«Por favor, escuchen: mi hermana se muere. Si alguno de los presentes tiene el tipo de sangre O negativo, les ruego que acudan ahora mismo al Sanatorio del Rosario. Es muy urgente. No se preocupen por pagar, vayan corriendo cuanto antes, por favor. Gracias.»
Esa frase, lanzada como relámpago a cielo abierto, cayó sobre la hora del vermut como una tormenta inesperada, empapando un viernes de estío. Corría la década prodigiosa de un siglo veinte cambalache, problemático y febril, como recitaban los trovadores del tango desde la memoria de las gramolas, justo cuando el bullicio se detuvo a orillas del Pisuerga.
Las cañas del Trébol se apuraron en trago urgente —no era cuestión de desperdiciar la ambrosía—, dejando una espuma temblorosa, casi interrogante, deslizarse sobre la vieja barra de madera. Una buena parte de los comulgantes, en su recién estrenado estatus desarrollista, apuraba nécoras y gambas, muy ajenos a cuál podría ser su grupo sanguíneo. Quizá los más veteranos, miembros de viejas guardias heridas, sí recordaban: ellos habían donado antes, entronizados en sillas de dolor como silenciosos héroes del pretérito imperfecto.

### Datos mostrados
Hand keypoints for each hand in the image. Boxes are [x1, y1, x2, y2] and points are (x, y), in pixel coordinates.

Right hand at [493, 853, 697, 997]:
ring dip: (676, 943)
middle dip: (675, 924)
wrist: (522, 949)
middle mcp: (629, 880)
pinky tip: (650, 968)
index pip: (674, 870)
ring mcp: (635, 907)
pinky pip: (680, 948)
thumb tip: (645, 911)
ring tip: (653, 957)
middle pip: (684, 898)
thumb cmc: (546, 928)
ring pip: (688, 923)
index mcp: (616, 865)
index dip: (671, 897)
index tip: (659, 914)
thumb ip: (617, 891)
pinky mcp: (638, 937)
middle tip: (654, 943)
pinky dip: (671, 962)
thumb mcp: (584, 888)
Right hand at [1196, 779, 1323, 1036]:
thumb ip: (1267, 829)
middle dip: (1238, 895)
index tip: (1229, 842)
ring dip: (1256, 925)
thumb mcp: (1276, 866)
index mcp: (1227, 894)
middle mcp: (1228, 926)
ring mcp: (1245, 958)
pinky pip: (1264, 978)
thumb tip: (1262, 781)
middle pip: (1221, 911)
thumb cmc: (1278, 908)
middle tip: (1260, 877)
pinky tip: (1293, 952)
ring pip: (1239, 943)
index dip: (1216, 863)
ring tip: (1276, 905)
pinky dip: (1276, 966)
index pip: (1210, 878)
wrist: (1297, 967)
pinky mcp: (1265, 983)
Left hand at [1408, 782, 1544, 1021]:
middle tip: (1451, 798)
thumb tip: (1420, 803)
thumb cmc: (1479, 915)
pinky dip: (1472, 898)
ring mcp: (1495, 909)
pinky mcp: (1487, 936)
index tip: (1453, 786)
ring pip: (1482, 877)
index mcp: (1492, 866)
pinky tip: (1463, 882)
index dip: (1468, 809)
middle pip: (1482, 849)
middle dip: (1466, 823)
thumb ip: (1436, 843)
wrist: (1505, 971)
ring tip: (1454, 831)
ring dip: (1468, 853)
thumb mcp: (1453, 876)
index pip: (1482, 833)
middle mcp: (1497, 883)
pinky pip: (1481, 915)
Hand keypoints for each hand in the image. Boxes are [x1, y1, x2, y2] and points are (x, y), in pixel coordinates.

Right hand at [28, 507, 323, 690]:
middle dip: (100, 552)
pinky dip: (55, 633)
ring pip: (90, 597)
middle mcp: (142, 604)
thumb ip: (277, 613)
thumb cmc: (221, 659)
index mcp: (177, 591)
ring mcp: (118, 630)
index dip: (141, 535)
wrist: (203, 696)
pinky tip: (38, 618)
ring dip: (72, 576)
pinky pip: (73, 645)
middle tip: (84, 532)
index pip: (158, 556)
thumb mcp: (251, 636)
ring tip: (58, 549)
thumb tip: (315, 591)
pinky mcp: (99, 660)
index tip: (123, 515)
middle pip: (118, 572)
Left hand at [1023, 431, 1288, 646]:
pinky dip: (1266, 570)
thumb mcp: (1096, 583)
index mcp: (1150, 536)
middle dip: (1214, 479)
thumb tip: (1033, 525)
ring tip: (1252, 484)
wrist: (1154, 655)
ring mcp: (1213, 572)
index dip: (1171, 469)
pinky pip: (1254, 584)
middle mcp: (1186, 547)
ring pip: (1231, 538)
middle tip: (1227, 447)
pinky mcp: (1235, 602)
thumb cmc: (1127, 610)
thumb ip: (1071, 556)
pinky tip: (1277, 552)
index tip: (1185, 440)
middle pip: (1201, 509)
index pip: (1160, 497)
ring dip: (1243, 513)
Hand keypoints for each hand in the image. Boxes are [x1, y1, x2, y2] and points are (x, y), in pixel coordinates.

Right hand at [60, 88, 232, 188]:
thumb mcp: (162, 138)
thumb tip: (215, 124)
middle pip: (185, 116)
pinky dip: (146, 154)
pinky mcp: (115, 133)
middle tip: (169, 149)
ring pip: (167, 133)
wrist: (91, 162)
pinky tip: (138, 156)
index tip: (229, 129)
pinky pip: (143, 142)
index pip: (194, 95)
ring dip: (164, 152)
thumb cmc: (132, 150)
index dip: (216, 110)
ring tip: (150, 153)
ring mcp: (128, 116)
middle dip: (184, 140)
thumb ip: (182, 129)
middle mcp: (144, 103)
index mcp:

### Instrucciones de tareas
(a) Traduce al inglés esta oración del texto seleccionado: «Esa frase, lanzada como relámpago a cielo abierto, cayó sobre la hora del vermut como una tormenta inesperada, empapando un viernes de estío.»
(b) Prosigue el texto seleccionado a partir de su última oración.

### Respuestas del ejercicio
(a) That sentence, hurled like a bolt of lightning from an open sky, fell upon the vermouth hour like an unexpected storm, drenching a summer Friday.

(b)
Ese día, sin embargo, todos formaron un mosaico humano: interrumpido su vermut intergeneracional y alegre, improvisaron una cofradía sin capirote ni incienso, procesionando arremangados por las calles del pueblo.Dicen las crónicas —exageradas por la tensión, infladas por el recuerdo— que la legión de donantes cortó la calle. En realidad, la fila doblaba la esquina como si se esperase el estreno de temporada. Y eso ya era un milagro. Un éxito de convocatoria, considerando que al final de la cola no esperaba un artista sino un pinchazo, y ya se sabe que muchos, al ver una aguja, prefieren mirar para otro lado.
Aquel ejército aborigen de buenos alternadores —gente de tierra, cebada y conversación larga— se fue abriendo paso, paciente y entusiasta, hacia una clínica hoy desaparecida, donde más de uno descubriría por primera vez el alfabeto íntimo de su sangre. Letras y signos grabados en el cuerpo, inalterables incluso ante el alboroto del alcohol compartido en hora santa.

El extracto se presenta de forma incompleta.